Friday, January 8, 2010

Broder mails another one in, hopes Obama gets serious

There's no better source to find what the modern, conventional, Beltway groupthink of the day is than to read David Broder's columns in The Washington Post. Whether it's laziness, a warped worldview, stubbornness, all of the above, I don't know. But Broder's column today is pretty typical of the collective thought bouncing around Washington regarding Obama's reaction of and attitude toward the FAILED attempt to bring down an airliner on Christmas. It seems Broder simply used his columnist-version of Mad Libs to mail in another one.

Worn-out Beltway trope #1: Our modern president, aka Daddy, must protect us at all times, lest he be caught off guard, which, in Broder's mind, would be all his fault and an indicator that he isn't "serious" or worthy of official Washington's respect.

Was Christmas Day 2009 the same kind of wake-up call for Barack Obama that Sept. 11, 2001, had been for George W. Bush?

The near-miss by a passenger plotting to blow up an American airliner as it flew into Detroit seems to have shocked this president as much as the attacks on the World Trade Center and the Pentagon did the last.

Both presidents had had plenty of warnings in the form of threats and even incidents. But both were caught off guard: Bush reading to a classroom of youngsters; Obama on a family vacation in Hawaii.


It's as if the president -- to Broder, our supreme, benevolent, all-knowing commander -- must be locked away in a top secret War Room at all hours of the day personally monitoring the constant stream of incoming intelligence, domestic and international.

Beltway trope #2: Sound the war drum!

For now, we are conducting a proxy war in Yemen, but that may change. Al-Qaeda's local enablers must learn that there is a price to be paid when Uncle Sam is attacked from their bases.


Jesus. Hasn't this crotch-grabbing machismo gotten us into enough deep shit already? Is Broder completely unaware, or has he even ever contemplated the possibility, that this militant attitude is a prime, if not the preeminent, inflammatory recruiting tool for al-Qaeda, not to mention the attitudinal nexus of all that is wrong about America's view of itself and the rest of the world?

Beltway trope #3: Obama has tried to do too much and should now focus on terror -- as if he wasn't already in directing a five-front war -- as his "new priority."

--and--

Beltway trope #4: The naive, or "benign" as Broder calls it, leadership style of the president will only change when Barack Obama (and by proxy, Democrats) becomes "serious" and comfortable being a war president.
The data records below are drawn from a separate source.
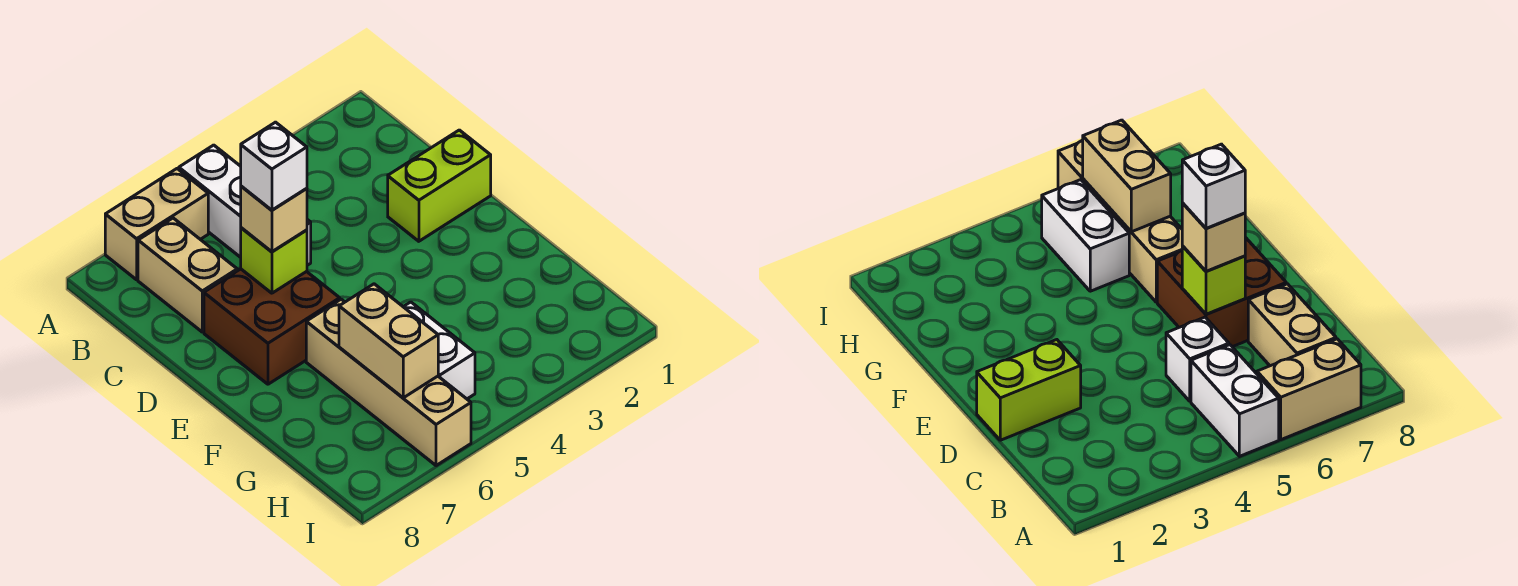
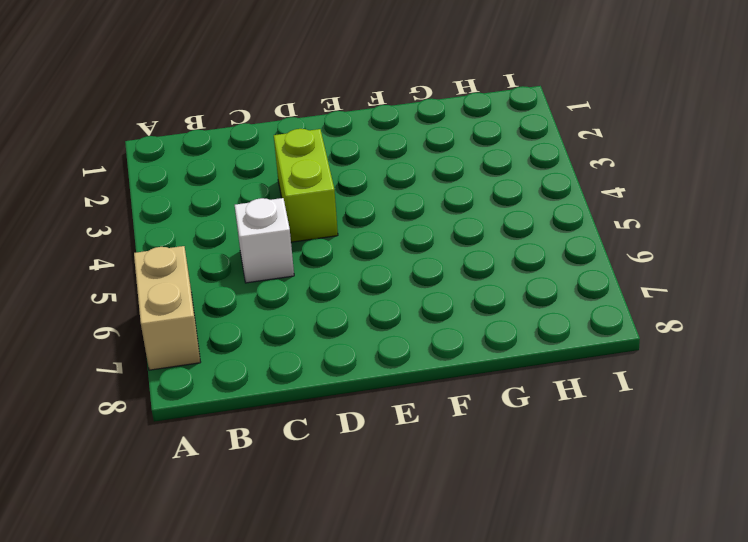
lime brick D3:D4 level 1 -> lime brick D1:D2 level 1
none -> white brick A5:B5 level 1
none -> tan brick B7:C7 level 1
none -> brown brick D6:E7 level 1

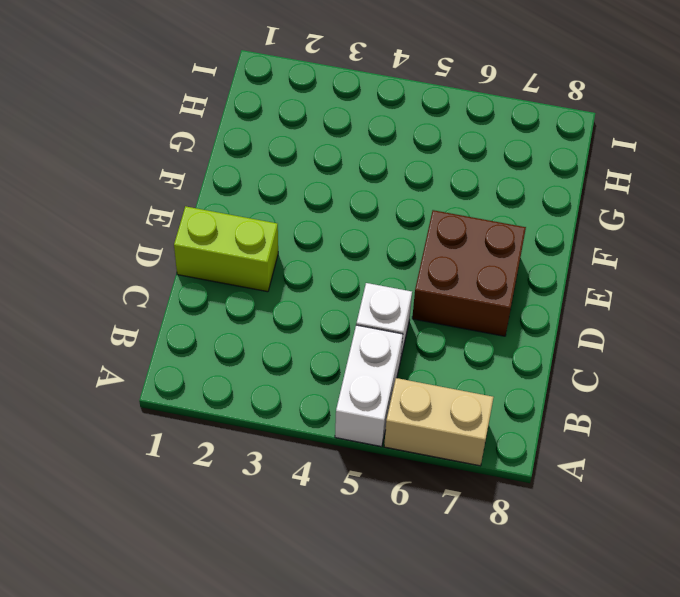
none -> tan brick B7:C7 level 1
none -> tan brick F6:I6 level 1
none -> white brick G5:H5 level 1

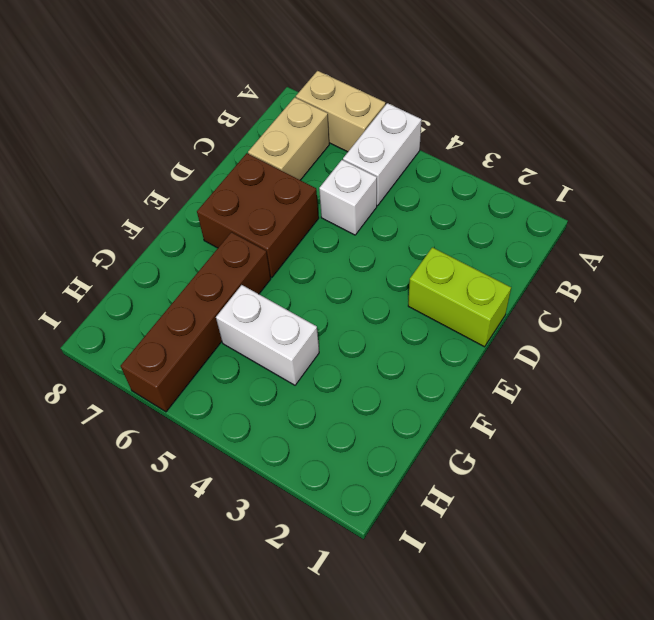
brown brick F6:I6 level 1 -> tan brick F6:I6 level 1
white brick G4:G5 level 1 -> white brick G5:H5 level 1
none -> lime brick D6 level 2
none -> tan brick G6:H6 level 2
none -> tan brick D6 level 3

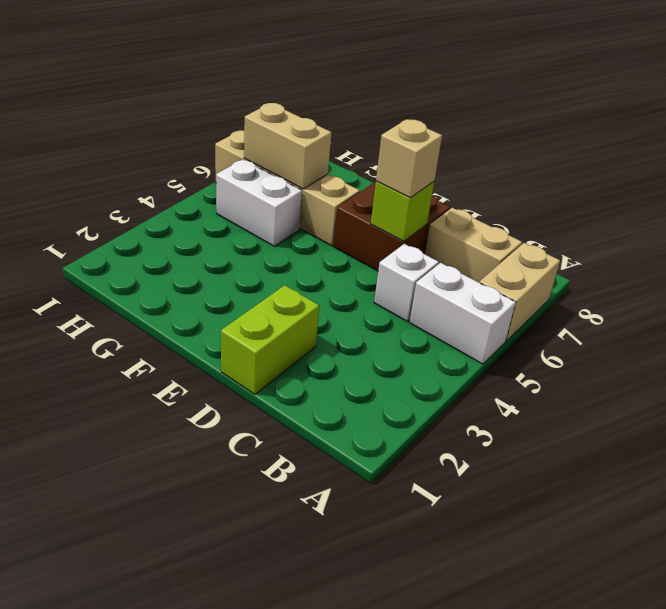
none -> white brick D6 level 4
For Obama to establish a new priority would obviously be much more difficult than it appeared to be for Bush. And this new priority would be a much less comfortable fit for Obama than leading a war on terrorism was for Bush.

Nonetheless, events have their own logic. The Christmas plot appears to have shaken Obama like nothing else that happened in his first year. When he allowed the White House to quote his warning to his Cabinet colleagues that another "screw-up" like that could not be tolerated, he seemed to signal that his benign leadership style had reached its limits.
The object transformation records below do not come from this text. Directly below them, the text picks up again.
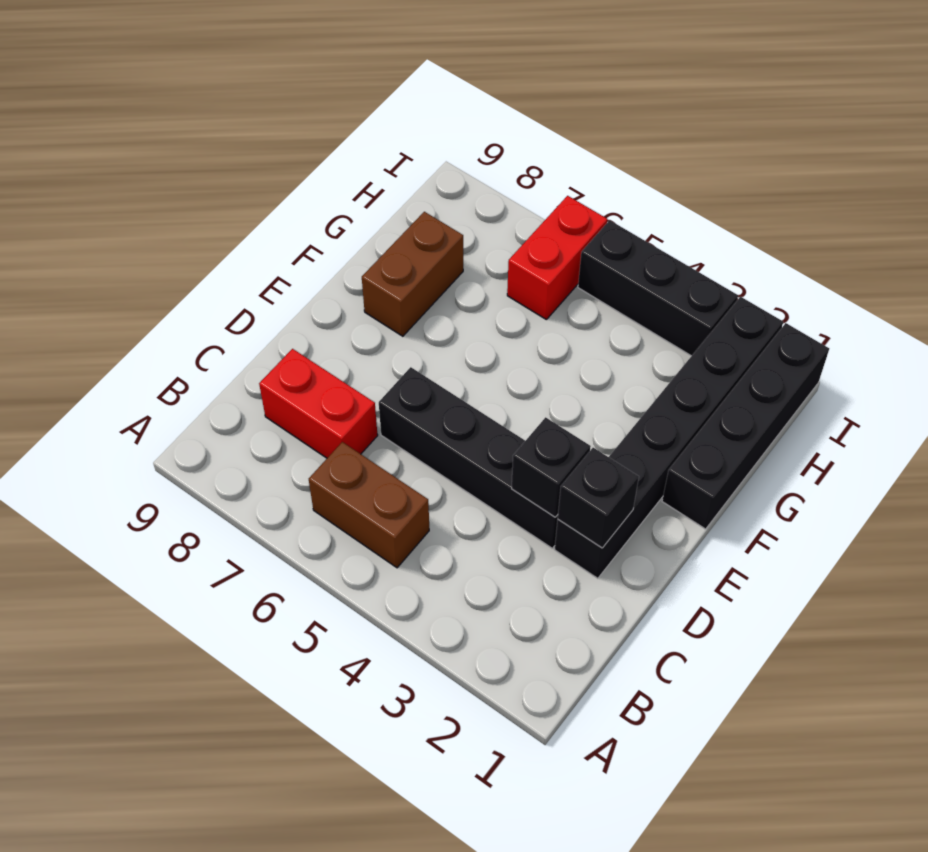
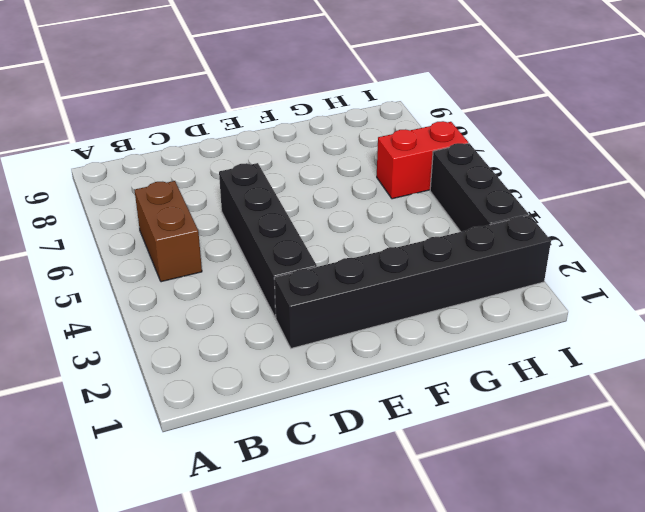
none -> red brick C7:C8 level 1
none -> black brick F1:I1 level 1

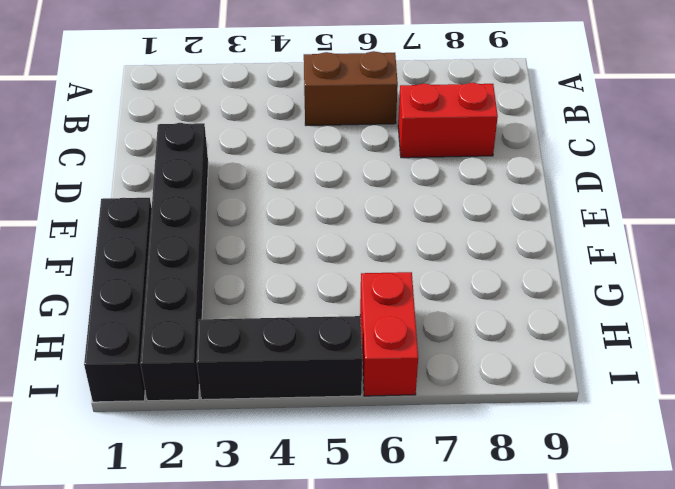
none -> black brick D3:D6 level 1
none -> brown brick F8:G8 level 1

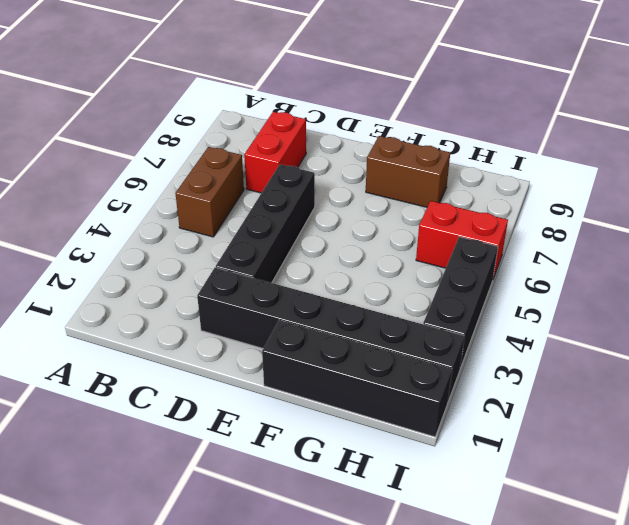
none -> black brick D2 level 2
none -> black brick D3 level 2

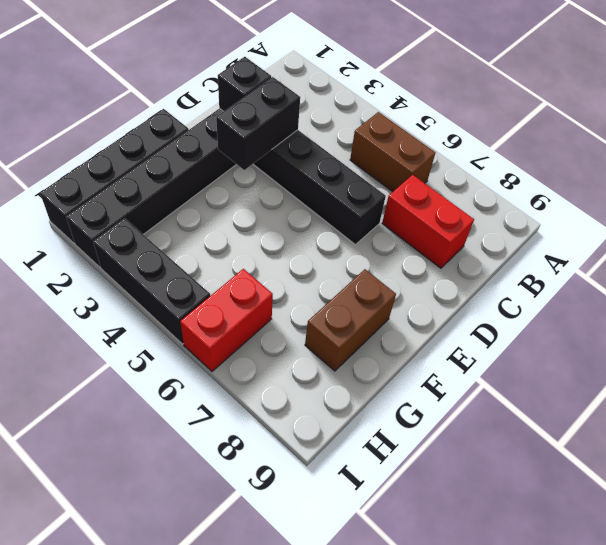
black brick D3:E3 level 2 -> black brick D3 level 2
Many have been looking for a similar shift of tone in his dealings with the dictators in Iran and North Korea and even in his tolerance for the politics-as-usual maneuverings of many Republicans and some Democrats in Congress.


It's as if the DC media establishmentarians like Broder, boosted by the ratings trolls within the cable news industrial complex, refuse to do or allow any critical thought of the ramifications of America's policies in the Middle East and beyond, as well as the effects of what they write or say.

My issue here isn't that he's criticizing Obama, but rather, the criticism is lame, predictable and largely void of any value. Unfortunately, this is all too common from the DC media stars.

After eight years of incompetent, chest-beating leadership from the Bush administration that brought an endless stream embarrassment, failure, death and global chaos, Broder seemingly wants more. And the tragic irony is that Obama's policies aren't all that much different than Bush's. But the Broders of the world have no interest in critical thought. Arrogance and narrow-mindedness are not only valued but also rewarded. It's the Washington way.